Text segment
Evidence indicated that the first vaccine cycle induced anti-receptor-binding domain (RBD) and neutralising antibodies and a specific T-cell response in the majority of ARD patients, although with a different grade depending on the immune suppressive therapy used [11,12,13].

Although the Omicron variant can escape the protection generated by the two doses of COVID-19 vaccines based on vector or mRNA technology, a three-dose mRNA vaccination was shown to increase immunity against this variant and to reduce the incidence and severity of breakthrough infections (BI) in the general population [14,15,16,17,18]; however, this evidence in ARD patients is scarce. Furthermore, most of the studies are focused on immunogenicity data as a surrogate for protection, but no clear association between humoral or T cell immunity induced by vaccination and the risk of BI and complications has been described so far [19,20,21]. These immune markers would be relevant in finding correlates of protection, especially for vulnerable populations such as ARDs under immunosuppressive treatments.

Supplied material
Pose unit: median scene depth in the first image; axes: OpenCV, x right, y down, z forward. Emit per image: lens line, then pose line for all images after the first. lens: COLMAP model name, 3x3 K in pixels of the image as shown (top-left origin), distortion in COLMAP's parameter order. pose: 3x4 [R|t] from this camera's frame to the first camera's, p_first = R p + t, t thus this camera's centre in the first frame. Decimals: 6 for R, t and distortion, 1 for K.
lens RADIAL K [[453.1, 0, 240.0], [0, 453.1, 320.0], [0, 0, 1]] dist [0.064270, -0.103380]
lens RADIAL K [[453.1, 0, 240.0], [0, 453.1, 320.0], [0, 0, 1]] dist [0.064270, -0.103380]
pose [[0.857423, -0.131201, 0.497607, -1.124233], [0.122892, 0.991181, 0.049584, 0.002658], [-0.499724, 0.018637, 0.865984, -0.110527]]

* * *

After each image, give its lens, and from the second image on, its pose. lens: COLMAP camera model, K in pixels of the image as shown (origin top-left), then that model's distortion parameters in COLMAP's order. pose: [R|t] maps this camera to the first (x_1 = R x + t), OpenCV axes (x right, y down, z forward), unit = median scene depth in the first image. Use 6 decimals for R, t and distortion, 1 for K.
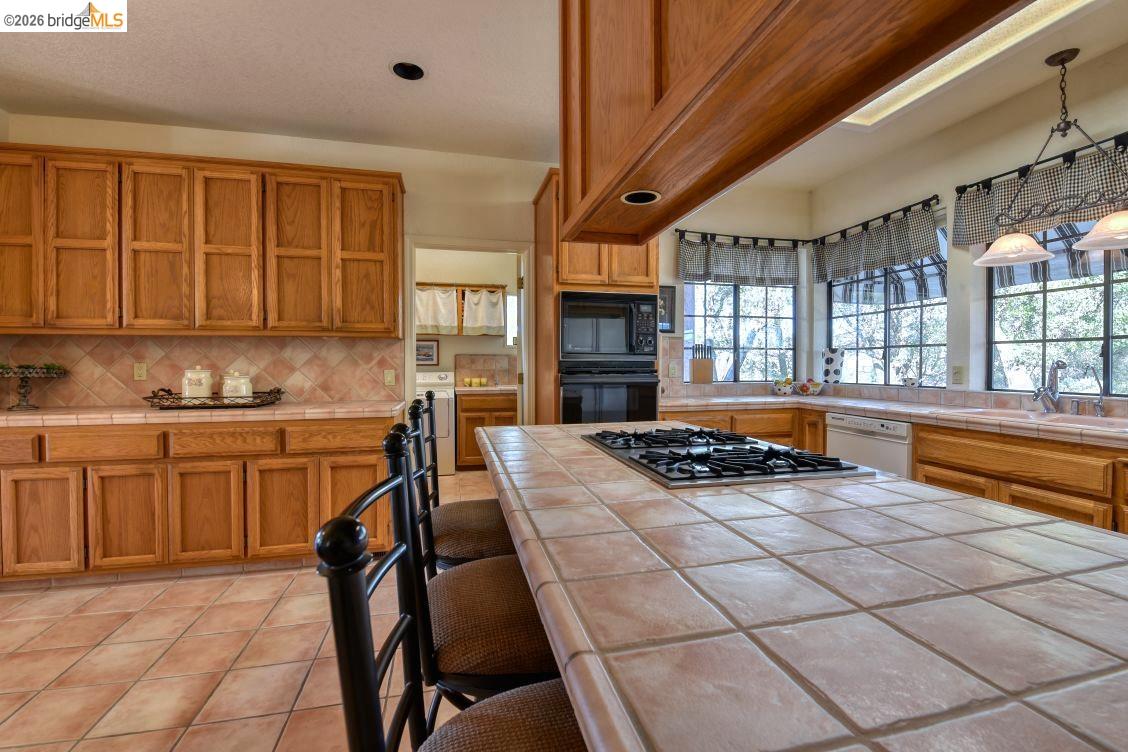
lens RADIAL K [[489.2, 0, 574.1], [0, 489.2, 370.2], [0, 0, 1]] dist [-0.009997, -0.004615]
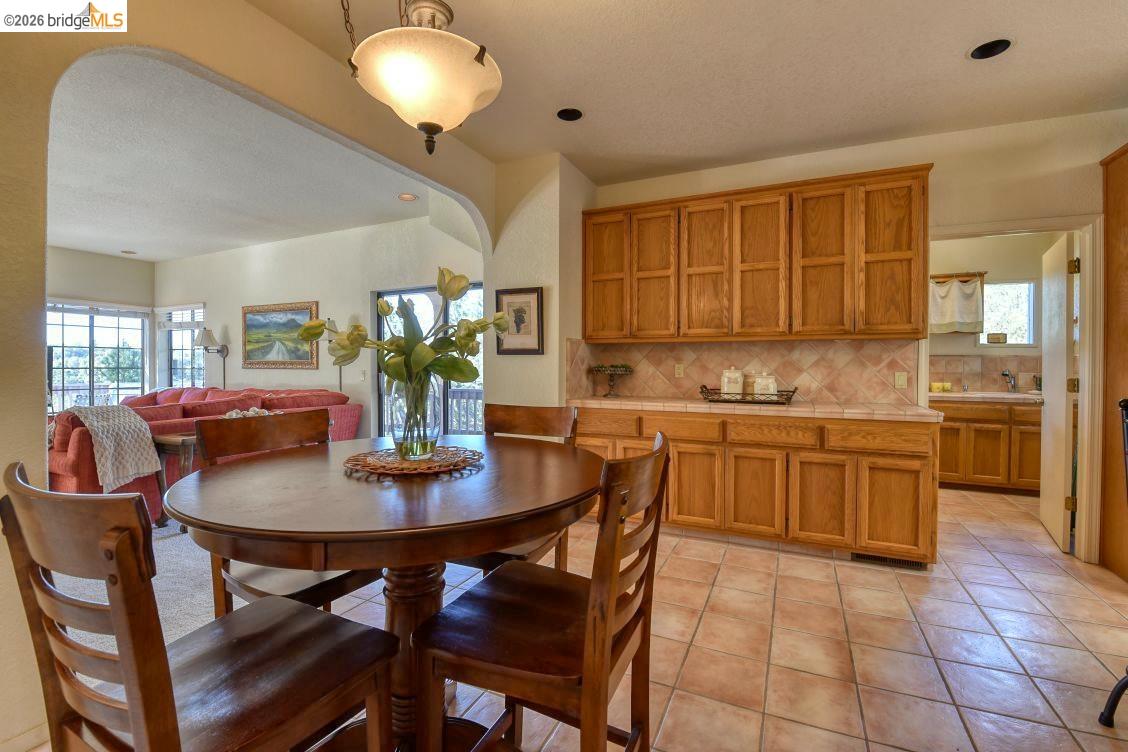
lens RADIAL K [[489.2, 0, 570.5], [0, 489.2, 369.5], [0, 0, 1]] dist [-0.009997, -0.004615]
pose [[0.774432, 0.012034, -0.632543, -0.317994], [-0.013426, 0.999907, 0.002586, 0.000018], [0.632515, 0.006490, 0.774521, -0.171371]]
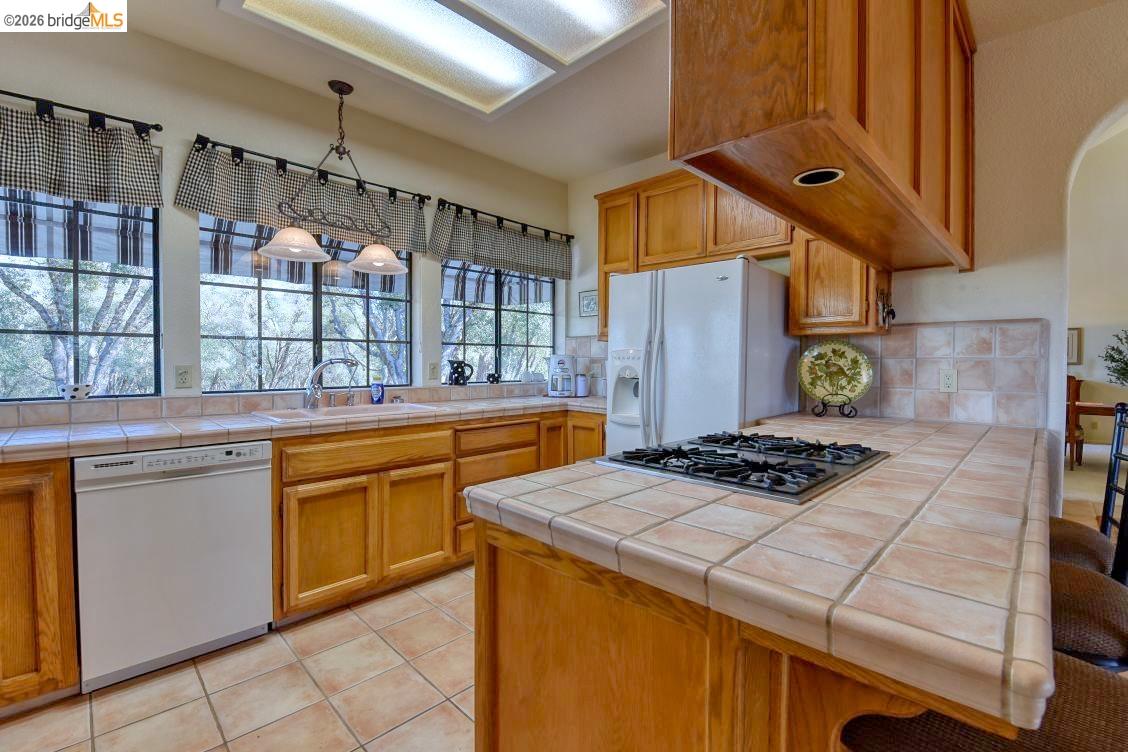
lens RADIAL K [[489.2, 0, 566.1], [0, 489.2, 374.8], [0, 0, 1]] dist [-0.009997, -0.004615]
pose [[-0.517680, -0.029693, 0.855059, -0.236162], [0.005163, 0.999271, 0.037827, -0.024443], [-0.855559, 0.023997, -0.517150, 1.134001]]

==

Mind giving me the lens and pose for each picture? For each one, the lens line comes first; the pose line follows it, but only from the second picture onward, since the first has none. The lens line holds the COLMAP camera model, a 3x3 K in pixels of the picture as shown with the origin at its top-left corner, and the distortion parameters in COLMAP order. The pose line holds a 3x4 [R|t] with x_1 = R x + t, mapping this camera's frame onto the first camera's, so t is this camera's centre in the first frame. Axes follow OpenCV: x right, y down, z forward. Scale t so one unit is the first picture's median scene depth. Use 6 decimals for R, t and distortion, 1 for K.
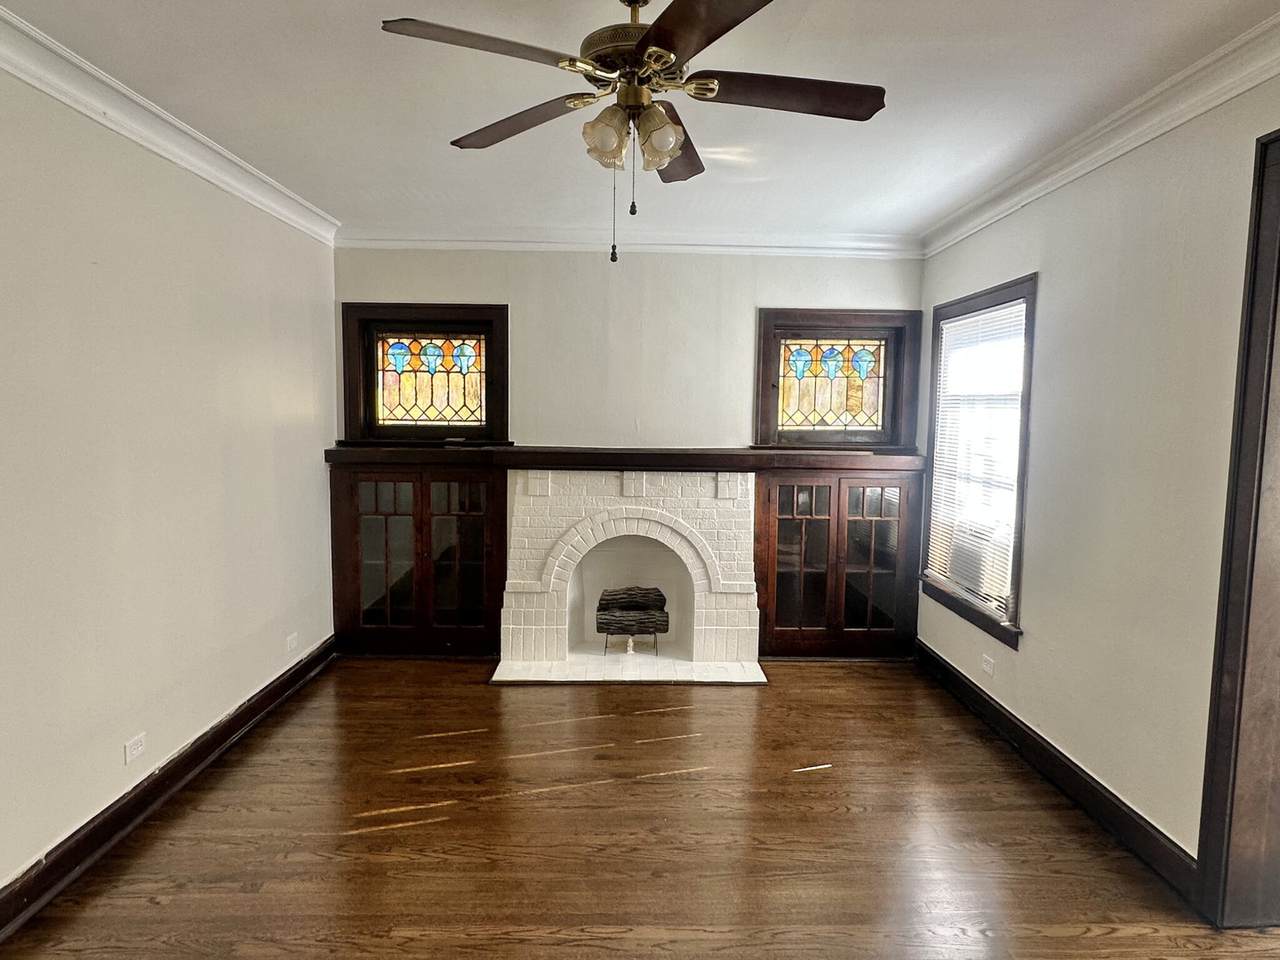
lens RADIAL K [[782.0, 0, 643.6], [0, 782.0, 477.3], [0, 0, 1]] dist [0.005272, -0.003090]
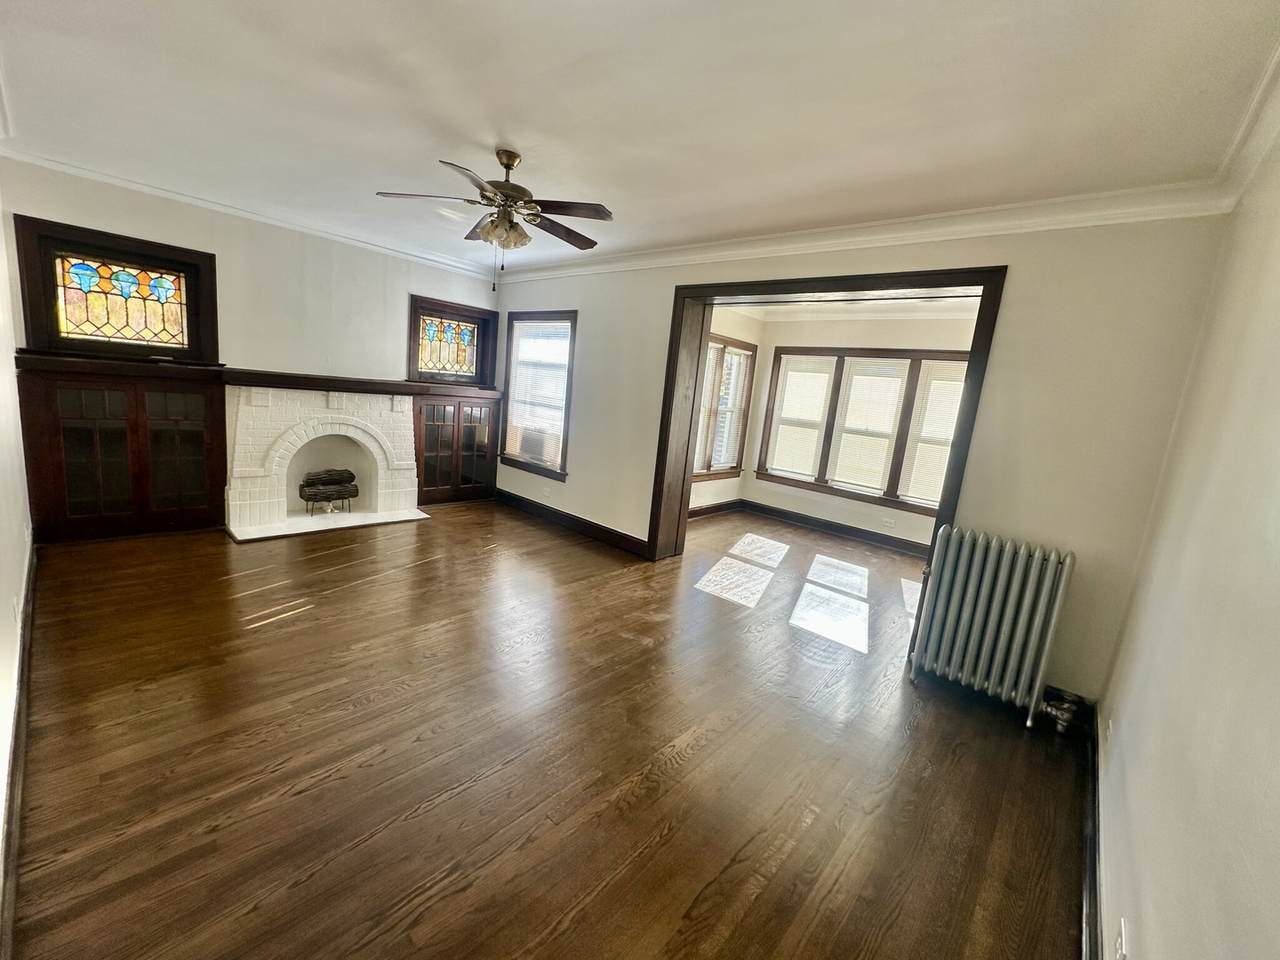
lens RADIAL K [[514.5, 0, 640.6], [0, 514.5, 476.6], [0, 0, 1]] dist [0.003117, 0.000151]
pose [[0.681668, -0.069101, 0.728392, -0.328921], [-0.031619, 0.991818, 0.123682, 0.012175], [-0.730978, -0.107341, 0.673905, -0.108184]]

Prompt 1
Translate this sentence from the passage on COVID-19 vaccination in ARD patients into Spanish: "These immune markers would be relevant in finding correlates of protection, especially for vulnerable populations such as ARDs under immunosuppressive treatments."
Prompt 2
Transcribe the part of the passage on COVID-19 vaccination in ARD patients that opens with the words containing "Although the Omicron" and closes with "under immunosuppressive treatments.".
Prompt 3
List every bracketed group of reference numbers in the passage on COVID-19 vaccination in ARD patients.

Response box 1
Estos marcadores inmunitarios serían relevantes para encontrar correlatos de protección, especialmente en poblaciones vulnerables como los ARD sometidos a tratamientos inmunosupresores.

Response box 2
Although the Omicron variant can escape the protection generated by the two doses of COVID-19 vaccines based on vector or mRNA technology, a three-dose mRNA vaccination was shown to increase immunity against this variant and to reduce the incidence and severity of breakthrough infections (BI) in the general population [14,15,16,17,18]; however, this evidence in ARD patients is scarce. Furthermore, most of the studies are focused on immunogenicity data as a surrogate for protection, but no clear association between humoral or T cell immunity induced by vaccination and the risk of BI and complications has been described so far [19,20,21]. These immune markers would be relevant in finding correlates of protection, especially for vulnerable populations such as ARDs under immunosuppressive treatments.

Response box 3
[11,12,13]
[14,15,16,17,18]
[19,20,21]